Exercise. The entries are to be output word for word, with the pictures omitted.

Dataset excerpts:

=== Section Start ===

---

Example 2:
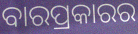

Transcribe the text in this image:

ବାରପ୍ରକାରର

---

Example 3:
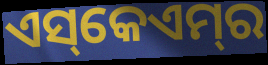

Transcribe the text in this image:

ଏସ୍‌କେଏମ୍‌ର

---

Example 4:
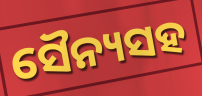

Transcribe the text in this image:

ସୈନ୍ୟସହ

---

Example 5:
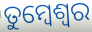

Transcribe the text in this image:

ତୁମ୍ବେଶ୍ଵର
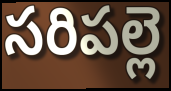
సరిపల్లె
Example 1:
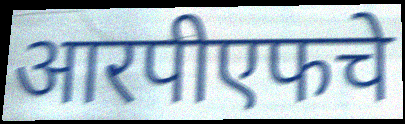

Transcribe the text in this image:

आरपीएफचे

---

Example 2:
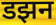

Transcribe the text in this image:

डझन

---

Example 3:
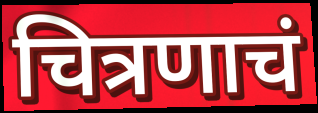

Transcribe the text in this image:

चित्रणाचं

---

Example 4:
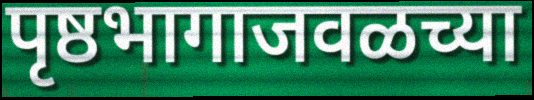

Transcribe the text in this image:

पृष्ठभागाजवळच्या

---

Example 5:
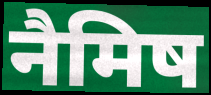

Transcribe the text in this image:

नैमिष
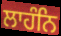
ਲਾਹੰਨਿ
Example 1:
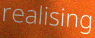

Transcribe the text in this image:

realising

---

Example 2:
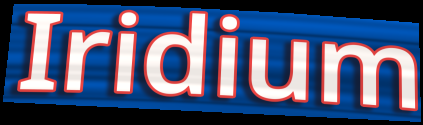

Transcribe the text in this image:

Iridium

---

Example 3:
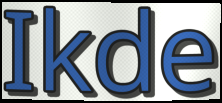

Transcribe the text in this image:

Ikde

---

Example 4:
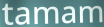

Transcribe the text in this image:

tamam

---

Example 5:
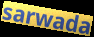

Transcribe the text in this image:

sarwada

=== Section End ===

Finished exercise.
---

Example 2:

Transcribe the text in this image:

ବାରପ୍ରକାରର

---

Example 3:

Transcribe the text in this image:

ଏସ୍‌କେଏମ୍‌ର

---

Example 4:

Transcribe the text in this image:

ସୈନ୍ୟସହ

---

Example 5:

Transcribe the text in this image:

ତୁମ୍ବେଶ୍ଵର
సరిపల్లె
Example 1:

Transcribe the text in this image:

आरपीएफचे

---

Example 2:

Transcribe the text in this image:

डझन

---

Example 3:

Transcribe the text in this image:

चित्रणाचं

---

Example 4:

Transcribe the text in this image:

पृष्ठभागाजवळच्या

---

Example 5:

Transcribe the text in this image:

नैमिष
ਲਾਹੰਨਿ
Example 1:

Transcribe the text in this image:

realising

---

Example 2:

Transcribe the text in this image:

Iridium

---

Example 3:

Transcribe the text in this image:

Ikde

---

Example 4:

Transcribe the text in this image:

tamam

---

Example 5:

Transcribe the text in this image:

sarwada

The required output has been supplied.